Overview
Date of Birth 23 February 1958, Lewisham, Kent, England, UK
Birth Name David Alan Batt
Mini Bio
David Sylvian was born on February 23, 1958 in Lewisham, Kent, England as David Alan Batt. He was previously married to Ingrid Chavez.
Spouse
Ingrid Chavez (1992 - 2005) (divorced) (2 children)
Trivia
Ingrid Chavez, an artist signed to Prince's Paisley Park Records, sent Sylvian a copy of her first album. He liked what he heard and thought her voice would fit well with some material that both Ryuichi Sakamoto and he were working on for a new Sakamoto release. Chavez and Sylvian quickly developed a bond and decided to travel together throughout the UK and the USA, where they eventually settled after marrying in 1992.
The band Japan suffered from personal and creative clashes, particularly between Sylvian and Karn, with tensions springing from Sylvian's relationship with Yuka Fujii, a photographer, artist and designer, and Karn's former girlfriend. Fujii quickly became an influential figure in Sylvian's life. She was the first person to introduce Sylvian seriously to jazz, which in turn inspired him to follow musical avenues not otherwise open to him. She also encouraged Sylvian to incorporate spiritual discipline into his daily routine. Throughout his solo career, Fujii maintained a large role in the design of artwork for his albums.
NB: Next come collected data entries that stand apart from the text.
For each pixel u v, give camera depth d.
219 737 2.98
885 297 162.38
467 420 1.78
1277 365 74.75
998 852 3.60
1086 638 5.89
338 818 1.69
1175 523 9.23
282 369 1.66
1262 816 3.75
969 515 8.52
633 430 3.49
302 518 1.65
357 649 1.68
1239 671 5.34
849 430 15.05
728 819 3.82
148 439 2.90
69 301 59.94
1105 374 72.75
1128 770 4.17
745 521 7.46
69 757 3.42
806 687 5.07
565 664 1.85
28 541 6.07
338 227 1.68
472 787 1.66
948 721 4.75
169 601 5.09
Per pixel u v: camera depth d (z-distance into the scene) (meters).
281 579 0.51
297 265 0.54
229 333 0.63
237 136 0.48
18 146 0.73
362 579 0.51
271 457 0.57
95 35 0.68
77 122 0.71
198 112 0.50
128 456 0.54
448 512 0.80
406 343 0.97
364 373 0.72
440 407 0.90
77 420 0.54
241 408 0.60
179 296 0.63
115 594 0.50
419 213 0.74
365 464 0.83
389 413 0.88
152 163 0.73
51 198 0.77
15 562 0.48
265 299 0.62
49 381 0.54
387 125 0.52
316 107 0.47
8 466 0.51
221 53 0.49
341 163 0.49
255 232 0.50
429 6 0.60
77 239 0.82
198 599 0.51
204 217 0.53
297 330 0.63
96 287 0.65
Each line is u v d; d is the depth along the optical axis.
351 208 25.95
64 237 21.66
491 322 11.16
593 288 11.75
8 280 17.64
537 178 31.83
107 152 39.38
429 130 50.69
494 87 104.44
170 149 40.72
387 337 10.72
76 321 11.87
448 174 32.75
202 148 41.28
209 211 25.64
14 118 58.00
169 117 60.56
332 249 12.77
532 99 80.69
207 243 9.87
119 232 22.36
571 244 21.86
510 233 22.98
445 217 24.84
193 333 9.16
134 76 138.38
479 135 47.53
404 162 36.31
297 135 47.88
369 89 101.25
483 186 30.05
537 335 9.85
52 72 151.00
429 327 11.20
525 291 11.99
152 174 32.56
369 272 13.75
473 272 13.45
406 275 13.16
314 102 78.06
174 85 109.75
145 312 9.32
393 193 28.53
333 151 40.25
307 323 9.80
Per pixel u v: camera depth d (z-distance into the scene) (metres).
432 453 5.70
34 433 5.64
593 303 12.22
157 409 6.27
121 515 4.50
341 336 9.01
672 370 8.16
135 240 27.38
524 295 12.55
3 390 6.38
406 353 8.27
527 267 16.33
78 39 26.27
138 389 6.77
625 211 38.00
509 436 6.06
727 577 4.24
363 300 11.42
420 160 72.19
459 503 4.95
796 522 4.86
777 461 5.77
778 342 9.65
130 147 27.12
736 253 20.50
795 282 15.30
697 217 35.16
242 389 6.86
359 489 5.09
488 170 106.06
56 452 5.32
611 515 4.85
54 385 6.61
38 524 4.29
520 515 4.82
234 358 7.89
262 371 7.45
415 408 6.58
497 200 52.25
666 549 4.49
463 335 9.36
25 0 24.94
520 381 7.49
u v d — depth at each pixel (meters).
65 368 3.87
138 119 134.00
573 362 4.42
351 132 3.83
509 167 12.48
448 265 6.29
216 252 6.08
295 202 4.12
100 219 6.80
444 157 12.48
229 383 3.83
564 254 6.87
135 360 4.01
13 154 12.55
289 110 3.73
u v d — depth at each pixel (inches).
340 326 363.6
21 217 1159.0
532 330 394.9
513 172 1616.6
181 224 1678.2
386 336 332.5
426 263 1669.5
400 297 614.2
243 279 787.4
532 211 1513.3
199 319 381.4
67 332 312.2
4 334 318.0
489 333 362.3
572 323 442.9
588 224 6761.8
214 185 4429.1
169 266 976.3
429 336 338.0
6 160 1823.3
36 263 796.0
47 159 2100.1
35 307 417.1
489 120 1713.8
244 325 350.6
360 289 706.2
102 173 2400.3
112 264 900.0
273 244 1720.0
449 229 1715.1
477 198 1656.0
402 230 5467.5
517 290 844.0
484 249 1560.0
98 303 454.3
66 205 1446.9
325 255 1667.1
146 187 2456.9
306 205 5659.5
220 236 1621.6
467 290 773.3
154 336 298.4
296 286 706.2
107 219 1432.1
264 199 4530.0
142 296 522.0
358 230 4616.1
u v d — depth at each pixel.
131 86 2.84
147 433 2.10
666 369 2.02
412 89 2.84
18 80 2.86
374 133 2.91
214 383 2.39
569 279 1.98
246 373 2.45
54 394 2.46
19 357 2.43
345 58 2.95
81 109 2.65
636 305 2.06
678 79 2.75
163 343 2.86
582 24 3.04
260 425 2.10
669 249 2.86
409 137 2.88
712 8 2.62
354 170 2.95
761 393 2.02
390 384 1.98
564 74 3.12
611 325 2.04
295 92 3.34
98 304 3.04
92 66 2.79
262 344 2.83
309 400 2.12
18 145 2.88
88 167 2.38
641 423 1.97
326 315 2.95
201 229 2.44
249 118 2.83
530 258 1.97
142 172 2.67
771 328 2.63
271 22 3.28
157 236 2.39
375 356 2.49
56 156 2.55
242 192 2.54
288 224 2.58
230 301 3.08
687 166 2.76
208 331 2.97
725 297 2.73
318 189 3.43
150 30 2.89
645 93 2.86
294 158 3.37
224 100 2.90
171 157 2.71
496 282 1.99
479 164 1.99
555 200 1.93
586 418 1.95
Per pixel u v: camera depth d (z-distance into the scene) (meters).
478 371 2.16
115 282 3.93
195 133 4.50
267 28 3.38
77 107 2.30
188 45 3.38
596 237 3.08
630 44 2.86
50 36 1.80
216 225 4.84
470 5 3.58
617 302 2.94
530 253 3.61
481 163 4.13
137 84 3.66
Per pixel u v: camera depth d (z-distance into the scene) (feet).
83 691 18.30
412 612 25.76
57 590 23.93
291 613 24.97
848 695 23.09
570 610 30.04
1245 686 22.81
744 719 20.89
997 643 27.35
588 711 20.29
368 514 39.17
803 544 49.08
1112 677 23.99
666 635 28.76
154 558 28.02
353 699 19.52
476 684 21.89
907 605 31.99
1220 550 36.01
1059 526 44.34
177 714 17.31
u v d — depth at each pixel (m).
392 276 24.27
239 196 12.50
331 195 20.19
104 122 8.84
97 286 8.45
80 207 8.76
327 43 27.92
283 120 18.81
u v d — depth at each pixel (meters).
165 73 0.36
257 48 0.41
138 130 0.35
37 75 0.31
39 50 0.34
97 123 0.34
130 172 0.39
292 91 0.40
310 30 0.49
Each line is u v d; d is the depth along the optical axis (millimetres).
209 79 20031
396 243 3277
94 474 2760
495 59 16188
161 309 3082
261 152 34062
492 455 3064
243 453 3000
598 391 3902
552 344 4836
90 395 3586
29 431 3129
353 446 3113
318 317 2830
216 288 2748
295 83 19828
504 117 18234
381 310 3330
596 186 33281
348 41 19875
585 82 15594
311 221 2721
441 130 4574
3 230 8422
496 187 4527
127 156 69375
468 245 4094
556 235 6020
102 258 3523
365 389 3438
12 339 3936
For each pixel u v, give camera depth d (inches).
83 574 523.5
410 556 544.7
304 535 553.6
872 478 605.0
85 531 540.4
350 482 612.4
New album "Manafon" released. [September 2009]
He was very influenced by (and often compared by music critics to) David Bowie, not least because of his androgynous attractiveness.
Personal Quotes
It wasn't my natural inclination to get into writing protest songs. But it was a request from Ryuichi [Sakamoto] to give it a bash. And I felt that there was very little dissent being vocalized in the States. I feel furious at what's being done in the name of the American people.
I think of SamadhiSound as being global, and not necessarily based in the States. It's stretched between the States, Europe, and Japan. I think nowadays it doesn't really matter where we are physically located. We create our own culture around us to a large extent, whether it's what we're listening to, what we're watching, what we're reading - it can have very little to do with one's immediate cultural environment. We are in a global culture in that respect.
The details are what always interested me. And so I just began to spend more and more time on those details, until they came to the forefront of the material-textures and atmospherics. I began to elaborate on those more and more and push the rhythmic element a little bit further back.
Writing 'Ghosts' was a turning point for me. So much of what we created with Japan was built upon artifice. With that song I'd felt I'd had the breakthrough I was looking for. I'd touched upon something true to myself and expressed it in a way that didn't leave me feeling overly vulnerable. In the coming years I'd forget about all notions of vulnerability, opening up the material to a greater emotional intensity. I knew that I had to find my own voice, both figuratively and literally.